Input for this task Start Marker
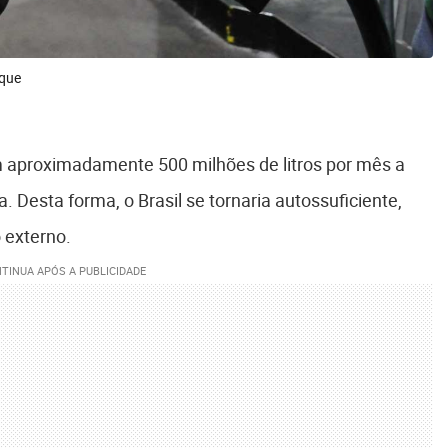
nque
em aproximadamente 500 milhões de litros por mês a
 Desta forma, o Brasil se tornaria autossuficiente,
 externo.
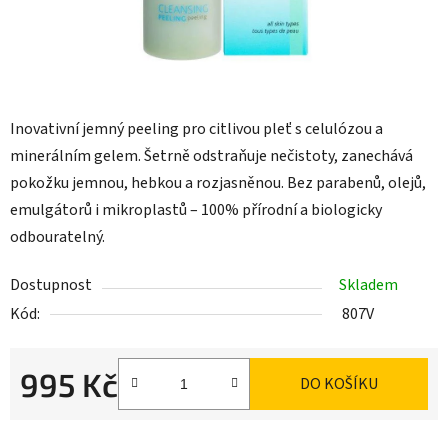
Inovativní jemný peeling pro citlivou pleť s celulózou a
minerálním gelem. Šetrně odstraňuje nečistoty, zanechává
pokožku jemnou, hebkou a rozjasněnou. Bez parabenů, olejů,
emulgátorů i mikroplastů – 100% přírodní a biologicky
odbouratelný.
Dostupnost
Skladem
Kód:
807V
995 Kč
DO KOŠÍKU
Měrná cena:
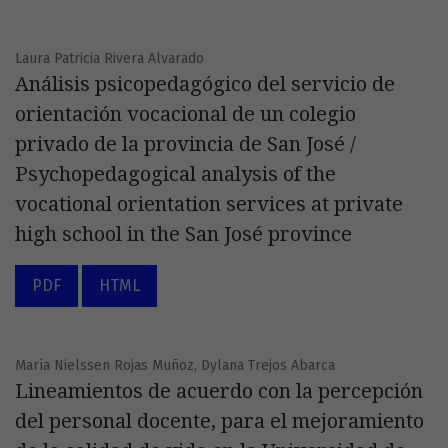
Laura Patricia Rivera Alvarado
Análisis psicopedagógico del servicio de
orientación vocacional de un colegio
privado de la provincia de San José /
Psychopedagogical analysis of the
vocational orientation services at private
high school in the San José province
PDF
HTML
María Nielssen Rojas Muñoz, Dylana Trejos Abarca
Lineamientos de acuerdo con la percepción
del personal docente, para el mejoramiento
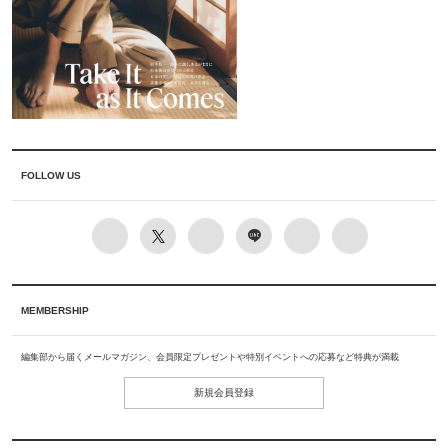
FOLLOW US
MEMBERSHIP
編集部から届くメールマガジン、会員限定プレゼントや特別イベントへの応募など特典が満載
新規会員登録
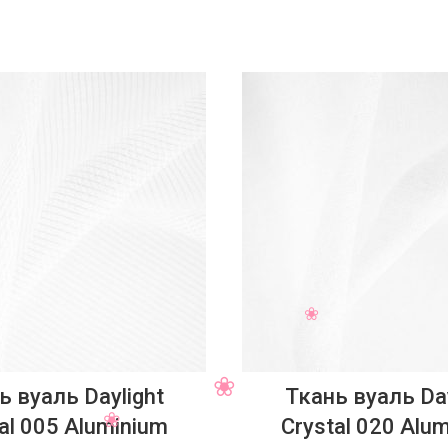
ь вуаль Daylight
Ткань вуаль Day
al 005 Aluminium
Crystal 020 Alu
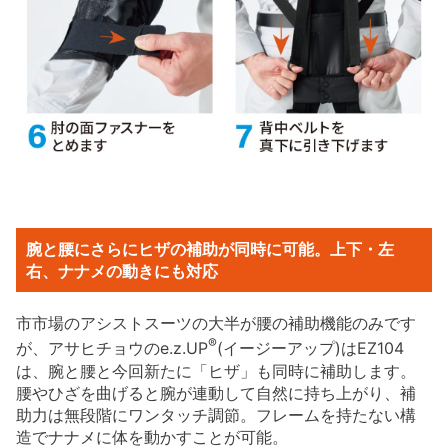
腕と腰にさらにヒザの補助が同時に可能。上下・左
右、ナナメの動きにも対応
市市場のアシストスーツの大半が腰の補助機能のみです
®
が、アサヒチョウのe.z.UP
(イージーアップ)はEZ104
は、腕と腰と今回新たに「ヒザ」も同時に補助します。
腰やひざを曲げると腕が連動して自然に持ち上がり、補
助力は無段階にワンタッチ調節。フレームを持たない構
造でナナメに体を動かすことが可能。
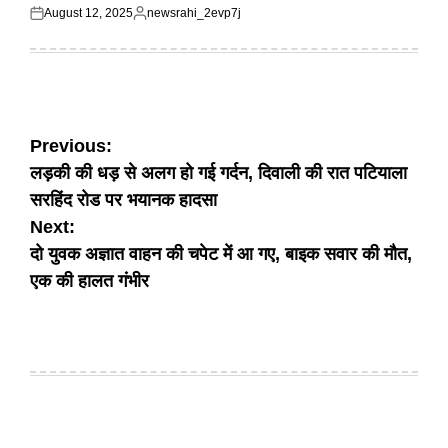
August 12, 2025
newsrahi_2evp7j
Posted
Posted
on
by
Post
Previous:
लड़की की धड़ से अलग हो गई गर्दन, दिवाली की रात पटियाला
navigation
सरहिंद रोड पर भयानक हादसा
Next:
दो युवक अज्ञात वाहन की चपेट में आ गए, बाइक सवार की मौत,
एक की हालत गंभीर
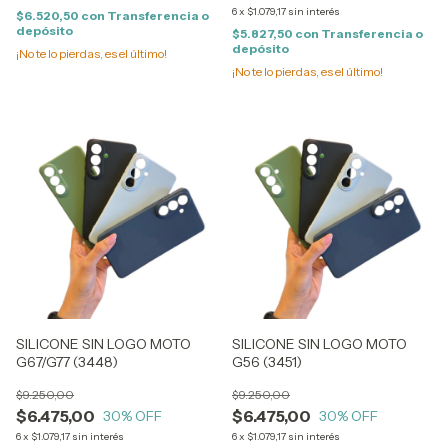
6
x
$1.079,17
sin interés
$6.520,50
con
Transferencia o
depósito
$5.827,50
con
Transferencia o
depósito
¡No te lo pierdas, es el último!
¡No te lo pierdas, es el último!
SILICONE SIN LOGO MOTO
SILICONE SIN LOGO MOTO
G67/G77 (3448)
G56 (3451)
$9.250,00
$9.250,00
$6.475,00
$6.475,00
30
% OFF
30
% OFF
6
x
$1.079,17
sin interés
6
x
$1.079,17
sin interés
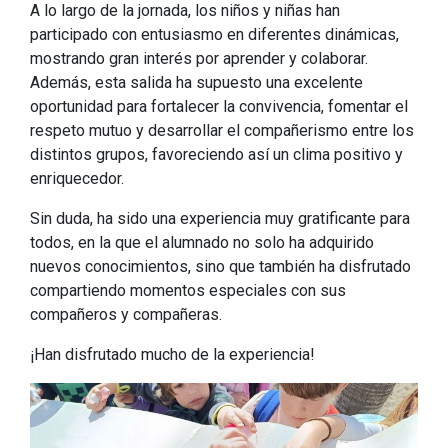
A lo largo de la jornada, los niños y niñas han
participado con entusiasmo en diferentes dinámicas,
mostrando gran interés por aprender y colaborar.
Además, esta salida ha supuesto una excelente
oportunidad para fortalecer la convivencia, fomentar el
respeto mutuo y desarrollar el compañerismo entre los
distintos grupos, favoreciendo así un clima positivo y
enriquecedor.
Sin duda, ha sido una experiencia muy gratificante para
todos, en la que el alumnado no solo ha adquirido
nuevos conocimientos, sino que también ha disfrutado
compartiendo momentos especiales con sus
compañeros y compañeras.
¡Han disfrutado mucho de la experiencia!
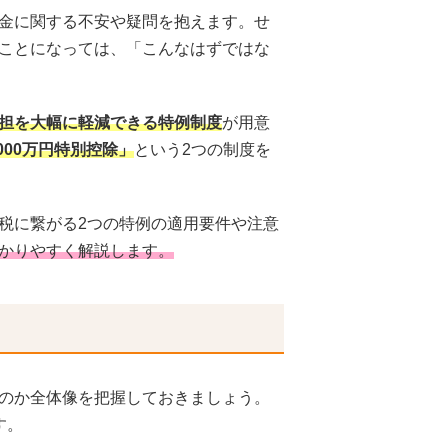
金に関する不安や疑問を抱えます。せ
ことになっては、「こんなはずではな
担を大幅に軽減できる特例制度
が用意
000万円特別控除」
という2つの制度を
税に繋がる2つの特例の適用要件や注意
かりやすく解説します。
のか全体像を把握しておきましょう。
す。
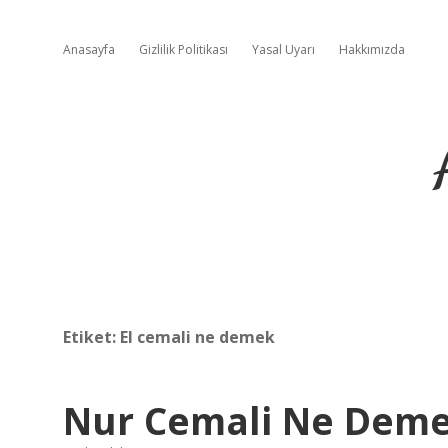
Anasayfa
Gizlilik Politikası
Yasal Uyarı
Hakkımızda
Etiket:
El cemali ne demek
Nur Cemali Ne Dem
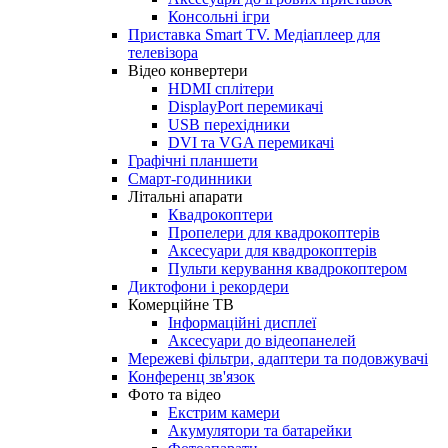
Консольні ігри
Приставка Smart TV. Медіаплеер для
телевізора
Відео конвертери
HDMI сплітери
DisplayPort перемикачі
USB перехідники
DVI та VGA перемикачі
Графічні планшети
Смарт-годинники
Літальні апарати
Квадрокоптери
Пропелери для квадрокоптерів
Аксесуари для квадрокоптерів
Пульти керування квадрокоптером
Диктофони і рекордери
Комерційне ТВ
Інформаційні дисплеї
Аксесуари до відеопанелей
Мережеві фільтри, адаптери та подовжувачі
Конференц зв'язок
Фото та відео
Екстрим камери
Акумулятори та батарейки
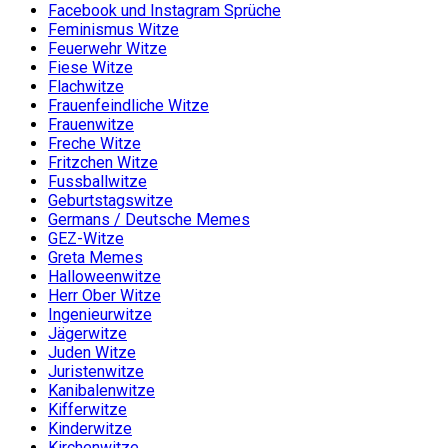
Facebook und Instagram Sprüche
Feminismus Witze
Feuerwehr Witze
Fiese Witze
Flachwitze
Frauenfeindliche Witze
Frauenwitze
Freche Witze
Fritzchen Witze
Fussballwitze
Geburtstagswitze
Germans / Deutsche Memes
GEZ-Witze
Greta Memes
Halloweenwitze
Herr Ober Witze
Ingenieurwitze
Jägerwitze
Juden Witze
Juristenwitze
Kanibalenwitze
Kifferwitze
Kinderwitze
Kirchenwitze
Input for this task End Marker
Copy the records above exactly, starting at the line that contains "Juristenwitze" and ending at the last line, and leave out all earlier lines.

Juristenwitze
Kanibalenwitze
Kifferwitze
Kinderwitze
Kirchenwitze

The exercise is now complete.